We know that climate action must happen locally – just as municipalities are often best at putting climate action into practice because of their direct connection to realities on the ground, so are the indigenous the perfect players when it comes to climate action in their rainforest territories.
A tradition of cooperation
In line this holistic approach, Climate Alliance has forged a close partnership with the umbrella organisation for the indigenous of Amazonia, known as COICA, right from the start. COICA has a fixed position on the Climate Alliance Executive Board and represents the interests of the indigenous rainforest peoples throughout our activities.

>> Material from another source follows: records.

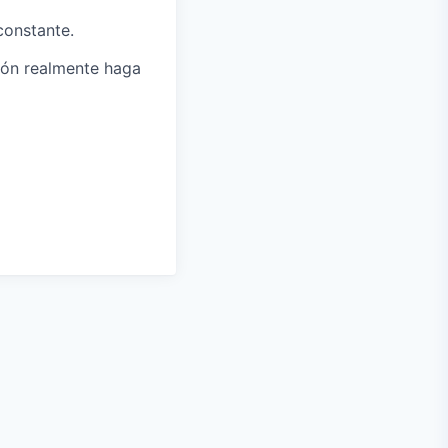
constante.
nión realmente haga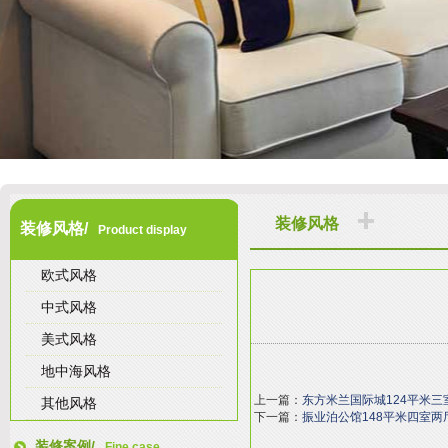
装修风格
装修风格/
Product display
欧式风格
中式风格
美式风格
地中海风格
上一篇：
东方米兰国际城124平米
其他风格
下一篇：
振业泊公馆148平米四室
装修案例/
Fine case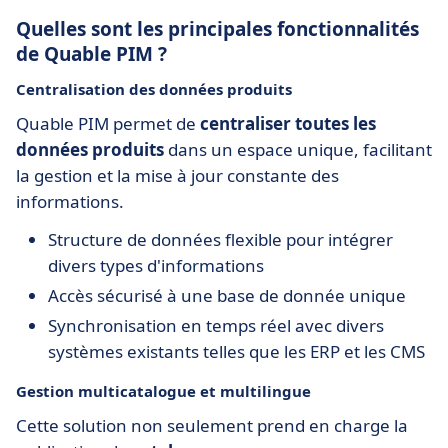
Quelles sont les principales fonctionnalités
de Quable PIM ?
Centralisation des données produits
Quable PIM permet de
centraliser toutes les
données produits
dans un espace unique, facilitant
la gestion et la mise à jour constante des
informations.
Structure de données flexible pour intégrer
divers types d'informations
Accès sécurisé à une base de donnée unique
Synchronisation en temps réel avec divers
systèmes existants telles que les ERP et les CMS
Gestion multicatalogue et multilingue
Cette solution non seulement prend en charge la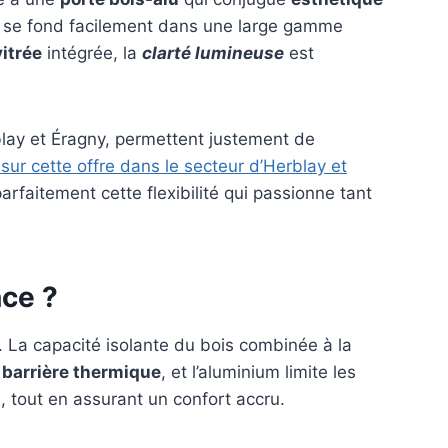
e se fond facilement dans une large gamme
vitrée
intégrée, la
clarté lumineuse
est
blay et Éragny, permettent justement de
 sur cette offre dans le secteur d’Herblay et
arfaitement cette flexibilité qui passionne tant
nce ?
 La capacité isolante du bois combinée à la
e
barrière thermique
, et l’aluminium limite les
, tout en assurant un confort accru.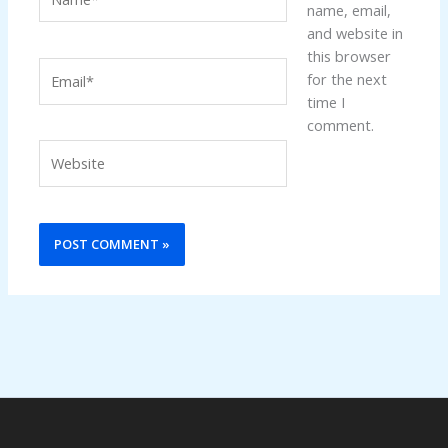
name, email,
and website in
this browser
Email*
for the next
time I
comment.
Website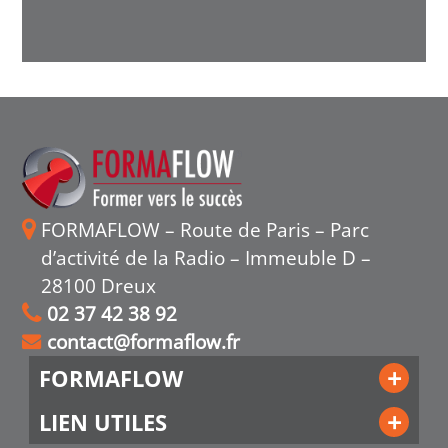
FORMAFLOW – Route de Paris – Parc
d’activité de la Radio – Immeuble D –
28100 Dreux
02 37 42 38 92
contact@formaflow.fr
FORMAFLOW
LIEN UTILES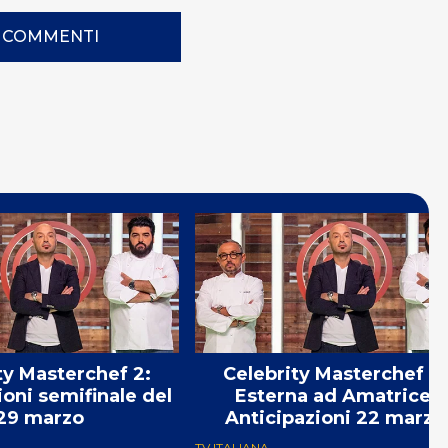
I COMMENTI
ty Masterchef 2:
Celebrity Masterchef 2:
ioni semifinale del
Esterna ad Amatrice,
29 marzo
Anticipazioni 22 marzo
TV ITALIANA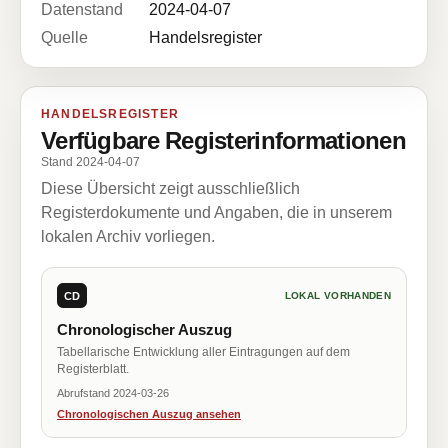
Datenstand
2024-04-07
Quelle
Handelsregister
HANDELSREGISTER
Verfügbare Registerinformationen
Stand 2024-04-07
Diese Übersicht zeigt ausschließlich
Registerdokumente und Angaben, die in unserem
lokalen Archiv vorliegen.
CD
LOKAL VORHANDEN
Chronologischer Auszug
Tabellarische Entwicklung aller Eintragungen auf dem
Registerblatt.
Abrufstand 2024-03-26
Chronologischen Auszug ansehen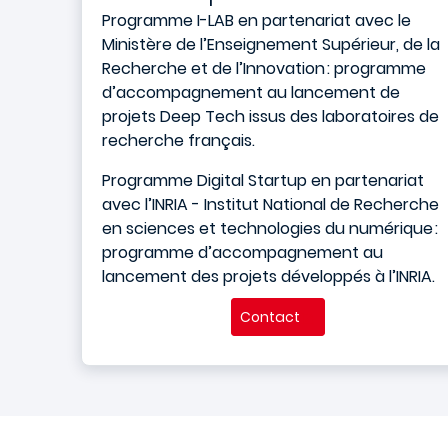
Programme I-LAB en partenariat avec le
Ministère de l’Enseignement Supérieur, de la
Recherche et de l’Innovation : programme
d’accompagnement au lancement de
projets Deep Tech issus des laboratoires de
recherche français.
Programme Digital Startup en partenariat
avec l’INRIA - Institut National de Recherche
en sciences et technologies du numérique :
programme d’accompagnement au
lancement des projets développés à l’INRIA.
Contact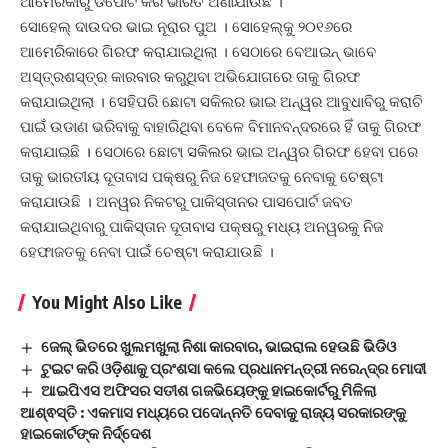
ଆମେରିକାରୁ ଡିପୋର୍ଟ କରି ଭାରତ ଅଣାଯାଉଛି ।
ସୋହେଲ୍ ଦାଉଦର ଭାଇ ନୂରାର ପୁଅ । ସୋହେଲ୍କୁ ୨୦୧୬ରେ
ଆମେରିକାରେ ଗିରଫ କରାଯାଇଥିଲା । ସେଠାରେ ବେଆଇନ୍ ଭାବେ
ଅସ୍ତ୍ରଶସ୍ତ୍ର କାରବାର କରୁଥିବା ଅଭିଯୋଗରେ ତାକୁ ଗିରଫ
କରାଯାଇଥିଲା । ସେହିପରି ଛୋଟା ସକିଲର ଭାଇ ଅନ୍ୱର ଆବୁଧାବିରୁ କରାଚି
ପାଇଁ ଉଡାଣ ଭରିବାକୁ ବାହାରିଥିବା ବେଳେ ବିମାନବନ୍ଦରରେ ହିଁ ତାକୁ ଗିରଫ
କରାଯାଇଛି । ସେଠାରେ ଛୋଟା ସକିଲର ଭାଇ ଅନ୍ୱର ଗିରଫ ହେବା ପରେ
ତାକୁ ଭାରତୀୟ ଦୂତାବାସ ପକ୍ଷରୁ ନିଜ ହେଫାଜତକୁ ନେବାକୁ ଚେଷ୍ଟା
କରାଯାଉଛି । ଅନୱର ନିକଟରୁ ପାକିସ୍ତାନର ପାସପୋର୍ଟ ଜବତ
କରାଯାଇଥିବାରୁ ପାକିସ୍ତାନ ଦୂତାବାସ ପକ୍ଷରୁ ମଧ୍ୟ ଅନୱରକୁ ନିଜ
ହେଫାଜତକୁ ନେବା ପାଇଁ ଚେଷ୍ଟା କରାଯାଉଛି ।
You Might Also Like
ଜେଲ୍ ଭିତରେ ଖୁଲମଖୁଲା ନିଶା କାରବାର, ଭାଇରାଲ ହେଉଛି ଭିଡିଓ
ଟୁଇଟ କରି ଓଡ଼ିଶାକୁ ପ୍ରଂଶସା କଲେ ପ୍ରଧାନମନ୍ତ୍ରୀ ନରେନ୍ଦ୍ର ମୋଦୀ
ଆଇପିଏସ ଅଫିସର ସତୀଶ ଗଜଭିୟେଙ୍କୁ ହାଇକୋର୍ଟରୁ ମିଳିଲା
ଆଶ୍ଵସ୍ତି : ଏକମାସ ମଧ୍ୟରେ ପଦୋନ୍ନତି ଦେବାକୁ ରାଜ୍ୟ ସରକାରଙ୍କୁ
ହାଇକୋର୍ଟଙ୍କ ନିର୍ଦ୍ଦେଶ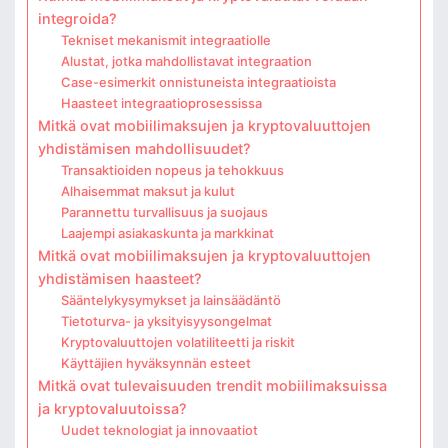
integroida?
Tekniset mekanismit integraatiolle
Alustat, jotka mahdollistavat integraation
Case-esimerkit onnistuneista integraatioista
Haasteet integraatioprosessissa
Mitkä ovat mobiilimaksujen ja kryptovaluuttojen
yhdistämisen mahdollisuudet?
Transaktioiden nopeus ja tehokkuus
Alhaisemmat maksut ja kulut
Parannettu turvallisuus ja suojaus
Laajempi asiakaskunta ja markkinat
Mitkä ovat mobiilimaksujen ja kryptovaluuttojen
yhdistämisen haasteet?
Sääntelykysymykset ja lainsäädäntö
Tietoturva- ja yksityisyysongelmat
Kryptovaluuttojen volatiliteetti ja riskit
Käyttäjien hyväksynnän esteet
Mitkä ovat tulevaisuuden trendit mobiilimaksuissa
ja kryptovaluutoissa?
Uudet teknologiat ja innovaatiot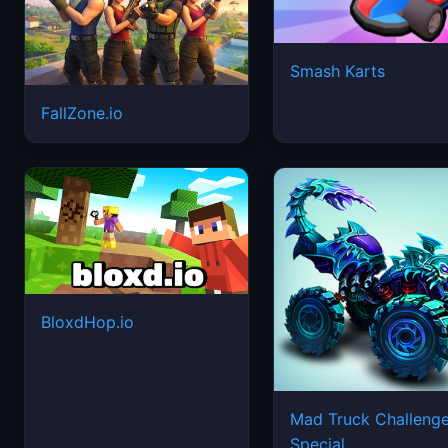
Smash Karts
FallZone.io
BloxdHop.io
Mad Truck Challeng
Special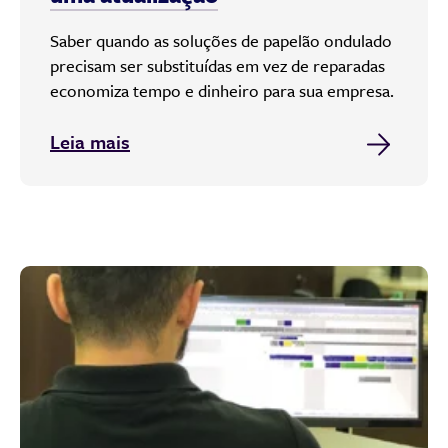
Saber quando as soluções de papelão ondulado
precisam ser substituídas em vez de reparadas
economiza tempo e dinheiro para sua empresa.
Leia mais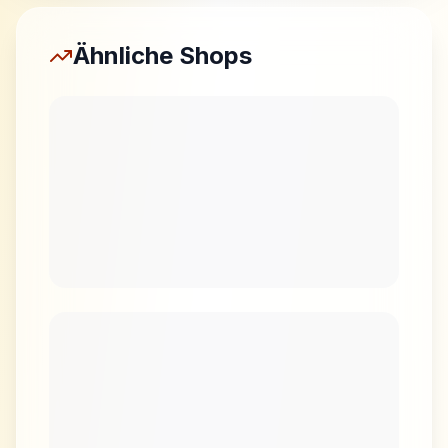
Ähnliche Shops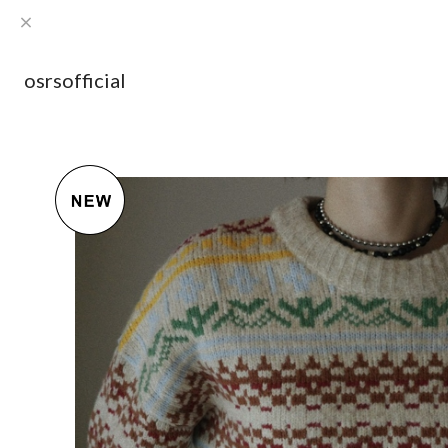
osrsofficial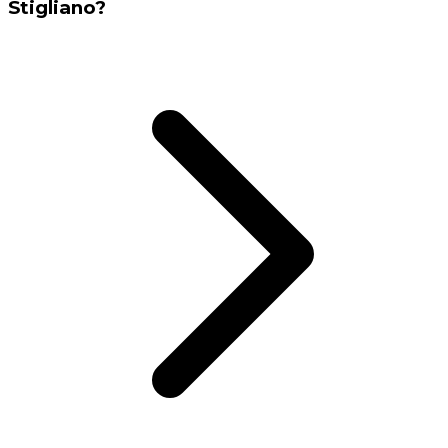
Stigliano?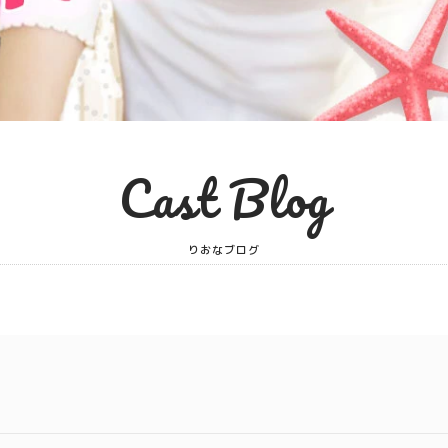
Cast Blog
りおなブログ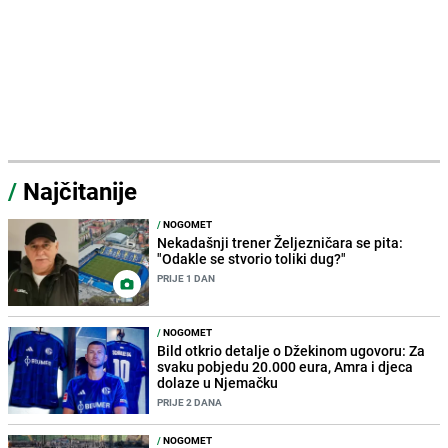
/
Najčitanije
/
NOGOMET
Nekadašnji trener Željezničara se pita:
"Odakle se stvorio toliki dug?"
PRIJE 1 DAN
/
NOGOMET
Bild otkrio detalje o Džekinom ugovoru: Za
svaku pobjedu 20.000 eura, Amra i djeca
dolaze u Njemačku
PRIJE 2 DANA
/
NOGOMET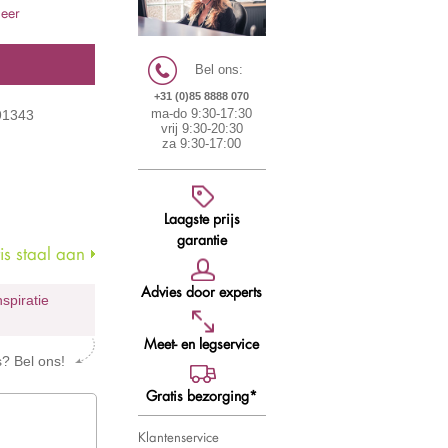
meer
Bel ons:
+31 (0)85 8888 070
91343
ma-do 9:30-17:30
vrij 9:30-20:30
za 9:30-17:00
Laagste prijs
garantie
s staal aan
Advies door experts
nspiratie
Meet- en legservice
s? Bel ons!
Gratis bezorging*
Klantenservice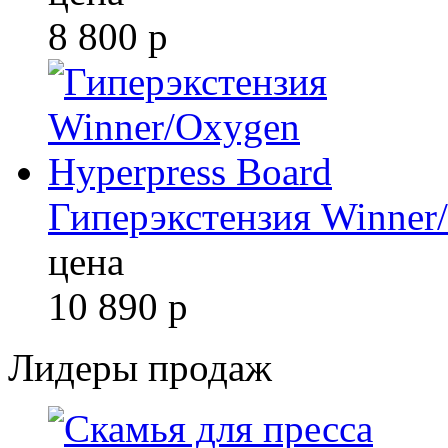
8 800
р
Гиперэкстензия Winner
цена
10 890
р
Лидеры продаж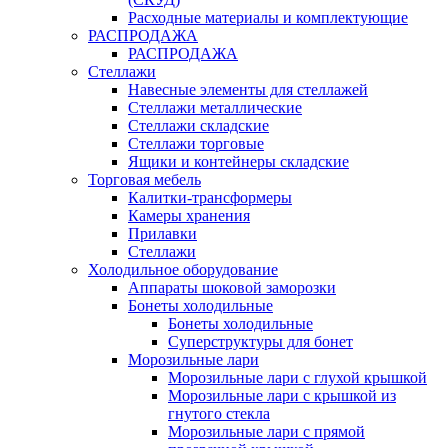
Расходные материалы и комплектующие
РАСПРОДАЖА
РАСПРОДАЖА
Стеллажи
Навесные элементы для стеллажей
Стеллажи металлические
Стеллажи складские
Стеллажи торговые
Ящики и контейнеры складские
Торговая мебель
Калитки-трансформеры
Камеры хранения
Прилавки
Стеллажи
Холодильное оборудование
Аппараты шоковой заморозки
Бонеты холодильные
Бонеты холодильные
Суперструктуры для бонет
Морозильные лари
Морозильные лари с глухой крышкой
Морозильные лари с крышкой из
гнутого стекла
Морозильные лари с прямой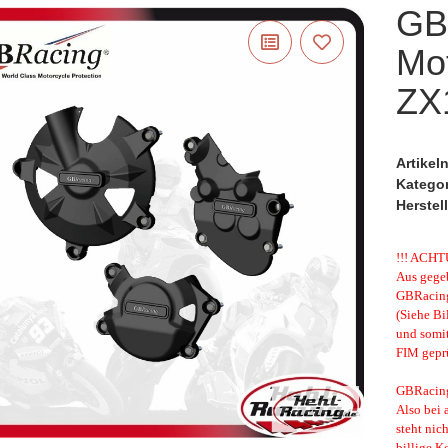
GB
Mo
ZX
Artike
Katego
Herstell
!!! ACHT
Aus gegeb
GBRacing 
(Siehe Bi
und somi
FIM geprü
GBRacing 
Also bei 
steht nic
billige K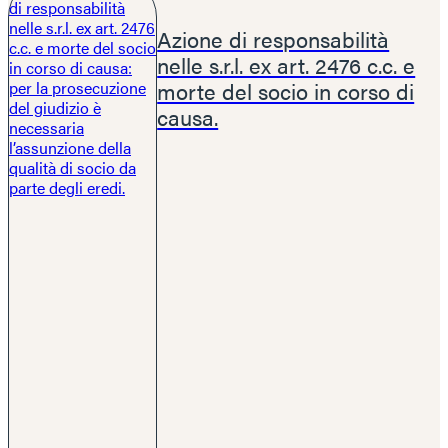
Azione di responsabilità
nelle s.r.l. ex art. 2476 c.c. e
morte del socio in corso di
causa.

Climate Alliance members, for their part, have committed themselves to:
- Abstaining from the use of tropical timber as well as timber resulting from destructive logging in their public procurement practices
- Implementing measures that sustain rainforest biological diversity while guaranteeing the rights of those whose livelihoods depend on these forests
- Supporting the rights of indigenous peoples, as the best possible stewards of the rainforests, in national and international strategies and agreements
- Facilitating dialogue between indigenous peoples, governments, the private sector and international institutions concerning an ecologically and socially sustainable use of tropical forests
In following these commitments, Climate Alliance members actively back projects initiated by indigenous peoples, have formed meaningful partnerships with indigenous communities and advocate approaches such as the Indigenous REDD or RIA, which see indigenous peoples directly take charge of climate action in their forest territories.